◆ **Information supplied**
=======

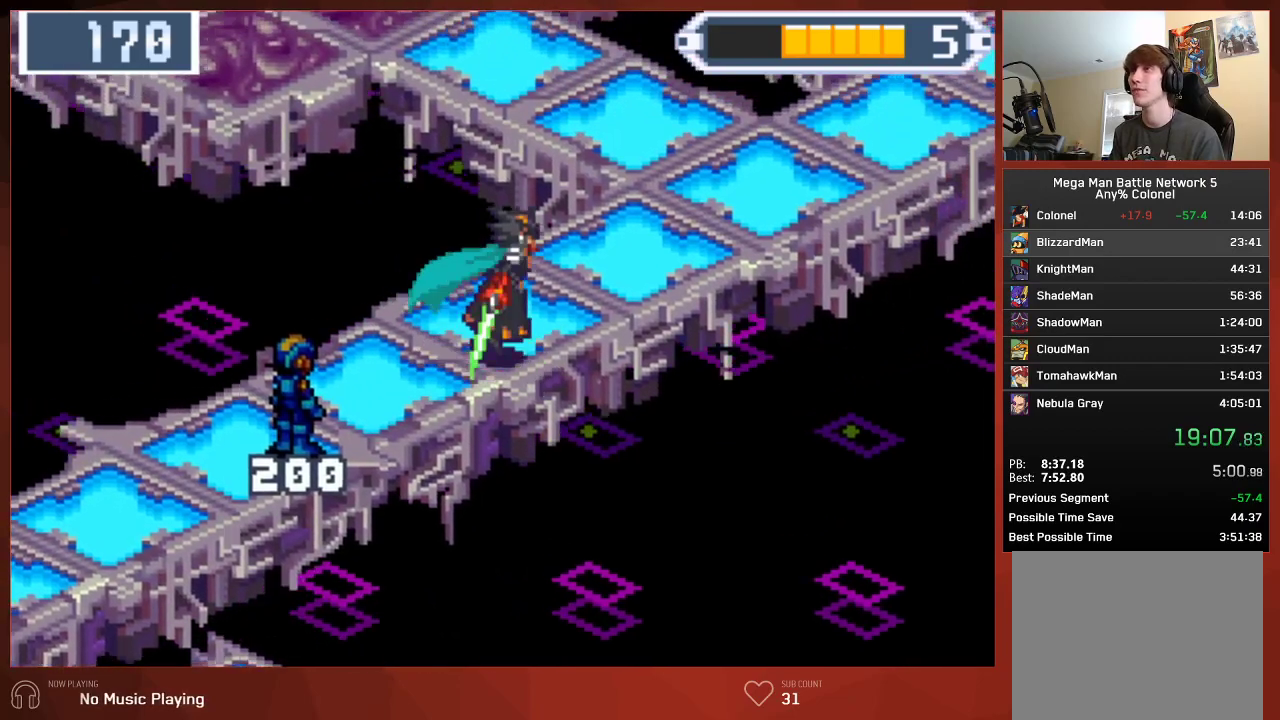
{"buttons": ["CIRCLE", "DPAD_UP", "DPAD_RIGHT"], "left_stick": "center", "right_stick": "center", "events": []}
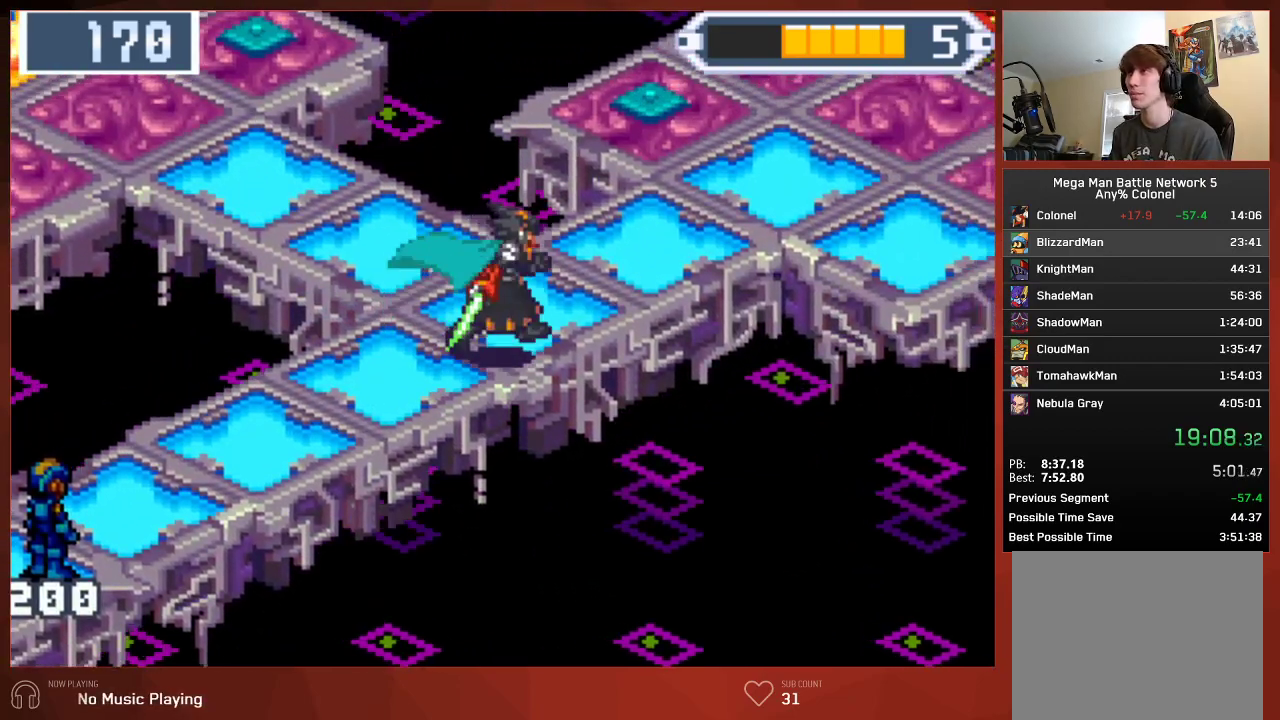
{"buttons": ["CIRCLE", "DPAD_UP", "DPAD_RIGHT"], "left_stick": "center", "right_stick": "center", "events": []}
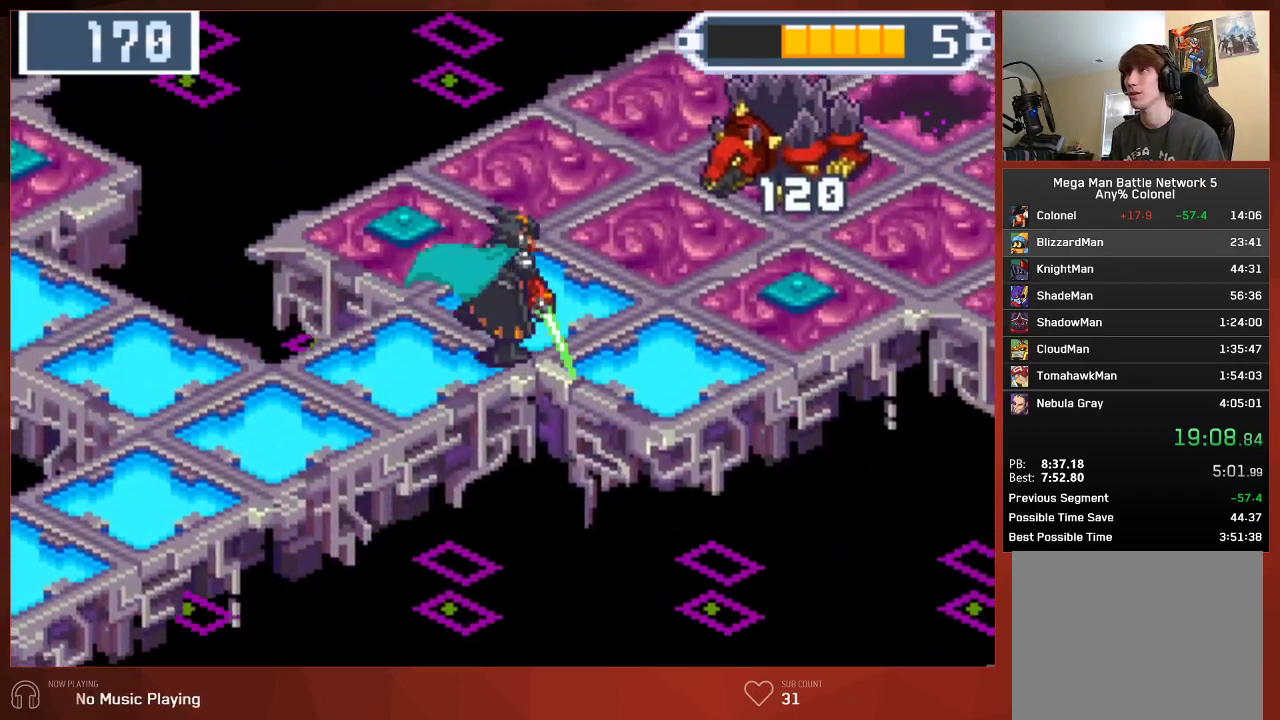
{"buttons": ["CIRCLE"], "left_stick": "center", "right_stick": "center", "events": [[333, "DPAD_RIGHT", "up"], [333, "DPAD_UP", "up"]]}
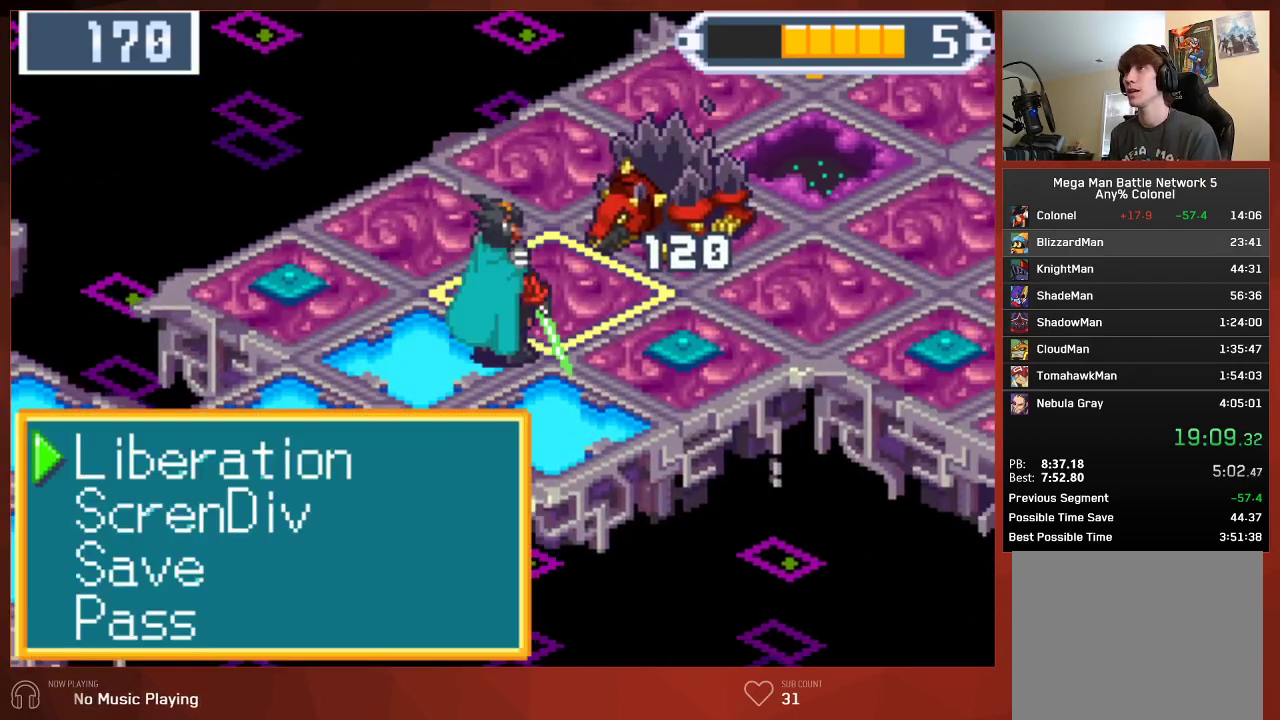
{"buttons": ["CIRCLE"], "left_stick": "center", "right_stick": "center", "events": []}
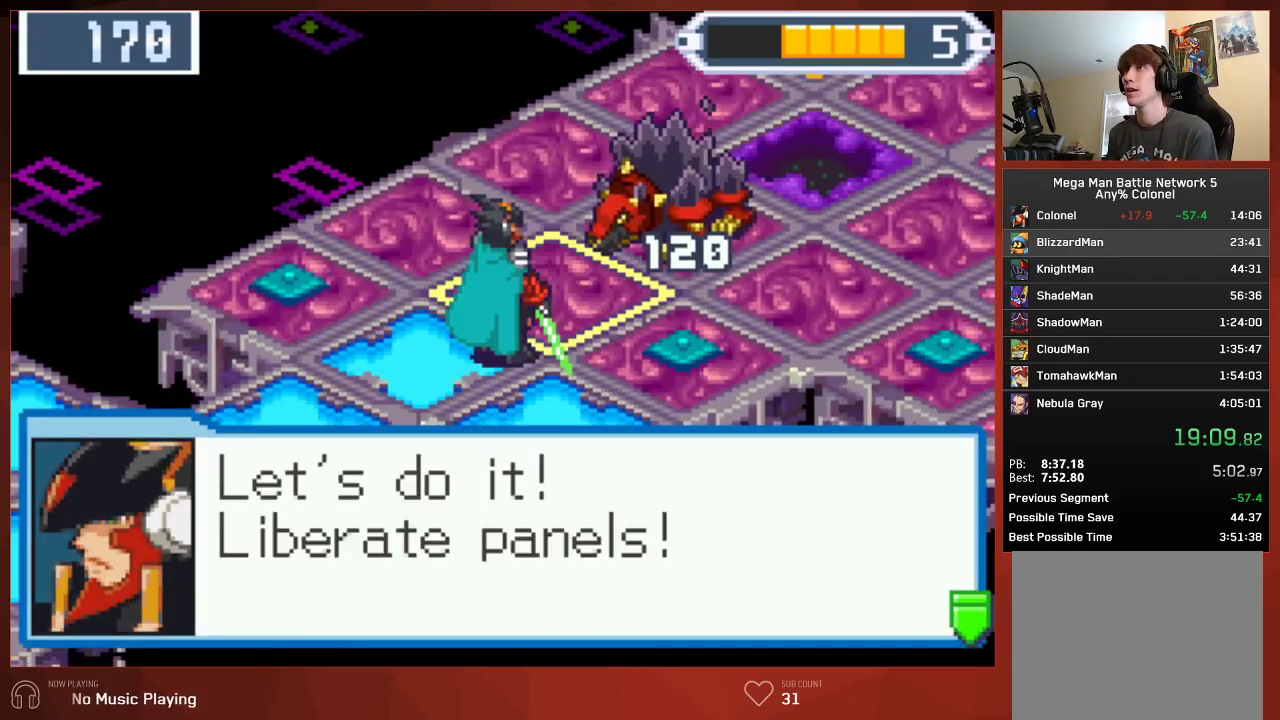
{"buttons": ["CIRCLE"], "left_stick": "center", "right_stick": "center", "events": []}
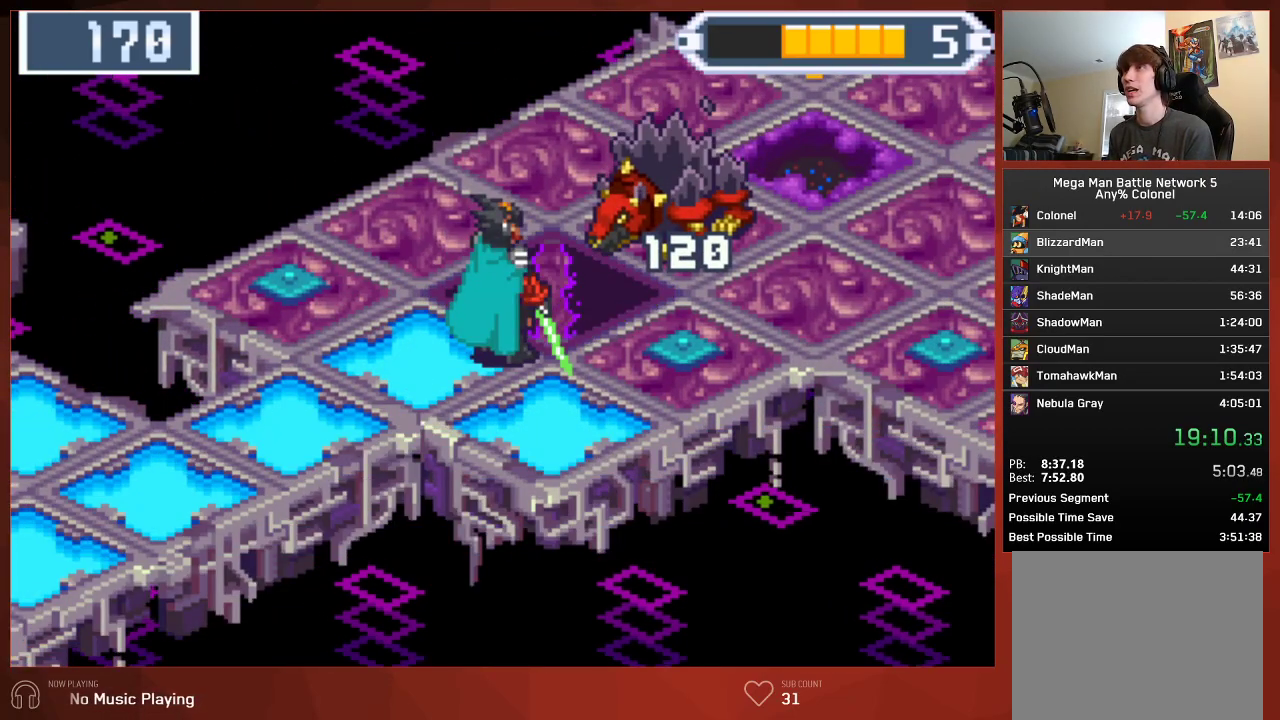
{"buttons": ["CIRCLE"], "left_stick": "center", "right_stick": "center", "events": [[233, "CIRCLE", "up"], [317, "CIRCLE", "down"], [383, "CIRCLE", "up"], [467, "CIRCLE", "down"]]}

=======

◆ **Your goal**
Can you restate all the records above word for word while dropping the pictures?

◆ **Written solution**
{"buttons": ["CIRCLE", "DPAD_UP", "DPAD_RIGHT"], "left_stick": "center", "right_stick": "center", "events": []}
{"buttons": ["CIRCLE", "DPAD_UP", "DPAD_RIGHT"], "left_stick": "center", "right_stick": "center", "events": []}
{"buttons": ["CIRCLE"], "left_stick": "center", "right_stick": "center", "events": [[333, "DPAD_RIGHT", "up"], [333, "DPAD_UP", "up"]]}
{"buttons": ["CIRCLE"], "left_stick": "center", "right_stick": "center", "events": []}
{"buttons": ["CIRCLE"], "left_stick": "center", "right_stick": "center", "events": []}
{"buttons": ["CIRCLE"], "left_stick": "center", "right_stick": "center", "events": [[233, "CIRCLE", "up"], [317, "CIRCLE", "down"], [383, "CIRCLE", "up"], [467, "CIRCLE", "down"]]}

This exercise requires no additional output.